Fablehaven by Brandon Mull, junior fiction, Aladdin Paperbacks, 2006.
I have recently read and enjoyed the first two books in Brandon Mull's Five Kingdoms junior fiction fantasy series, Sky Raiders and Rogue Knight, so I was quite excited to try the first of his earlier Fablehaven series.
The Five Kingdoms books, although junior fiction, after the first tedious chapters getting into the fantasy world, proved to have interesting imagination and increasingly in-depth characterisation as I read - enough to make me read the second in the series and look forward to the third. Fablehaven did not have quite the same impact, unfortunately. It is kind of a cross between The Secret Garden and The Lion, the Witch and the Wardrobe, without the style of the former or the humanity and intelligence of the latter.

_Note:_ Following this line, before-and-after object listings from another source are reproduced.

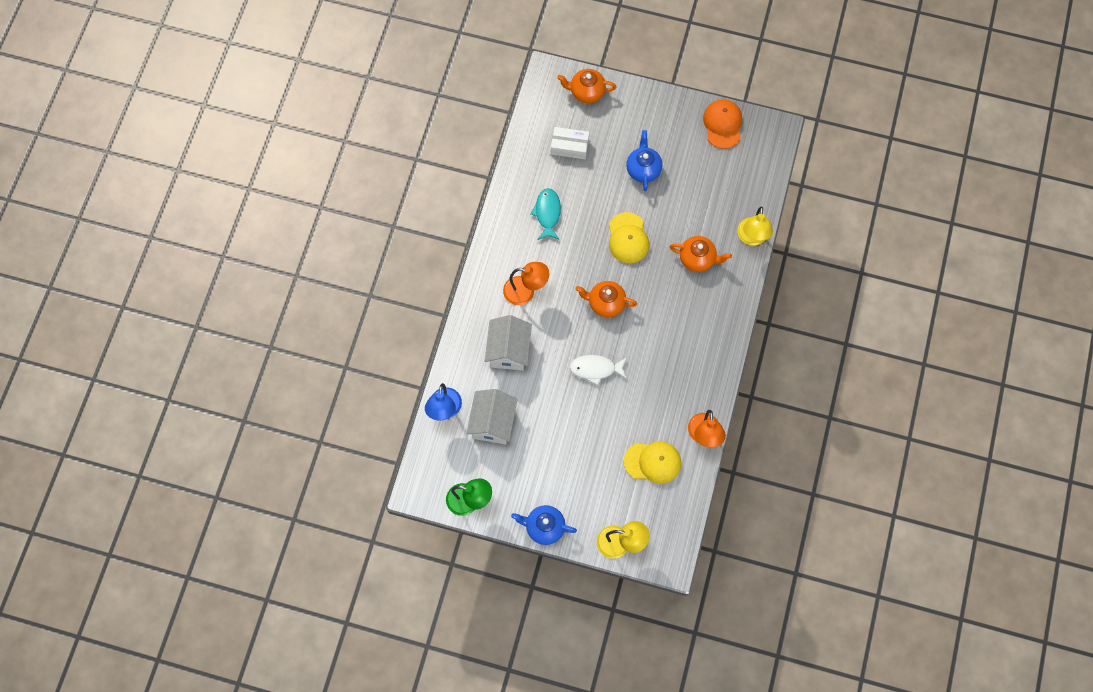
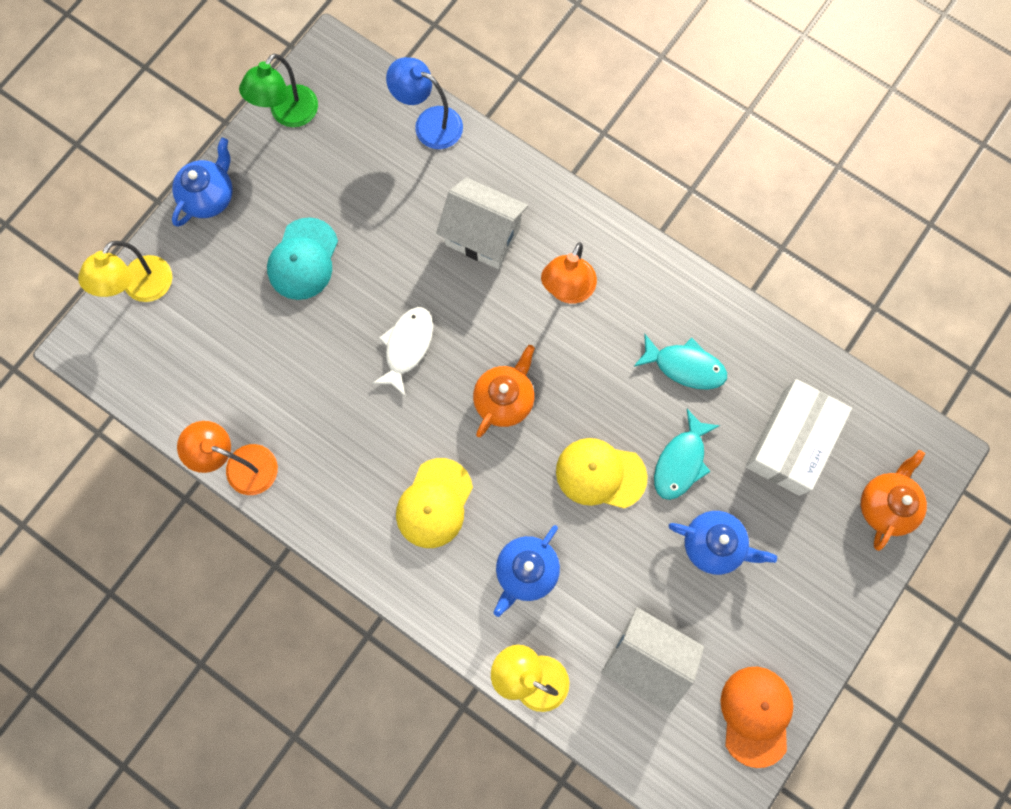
camera: 110 degrees right, 5 degrees up
(493, 423) = (384, 179): white house -> white house (646, 658)
(564, 451) = (303, 259): none -> turquoise cap
(569, 146) = (791, 441): white box -> white box, size x1.53
(604, 199) = (681, 461): none -> turquoise fish
(653, 462) = (234, 376): yellow cap -> yellow cap (434, 503)
(698, 259) = (526, 571): orange teapot -> blue teapot
(722, 124) = (756, 715): orange cap -> orange cap turned 105 degrees counterclockwise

As Fablehaven proceeded I found myself increasing irritated with some of the characters. The protagonists, Kendra and her younger brother Seth, are set up as opposite personality types to a degree which becomes at first irritating and then tedious. By halfway into the book I could cheerfully have strangled Seth, who made me fervently grateful that my parents had not presented me with a younger brother. Every single rule or piece of advice the children are given is ignored by him, while Kendra does a good imitation of Susan in the Arthur Ransome books, being sensible at all times. In the meantime, the adults seem determined not to give them any reasons for the rules they set, thereby increasing the likelihood that their guidelines will be ignored.
I hung out throughout the novel for the appearance of what seemed to be a dragon on the cover picture, but was doomed to disappointment. It still looks like a dragon to me, even though I now know that it is supposed to be an illustration of a troll. I feel cheated! Fablehaven didn't really grab me, but as I enjoyed Mull's Five Kingdoms books I may give the second book a try to see if this series gets any better.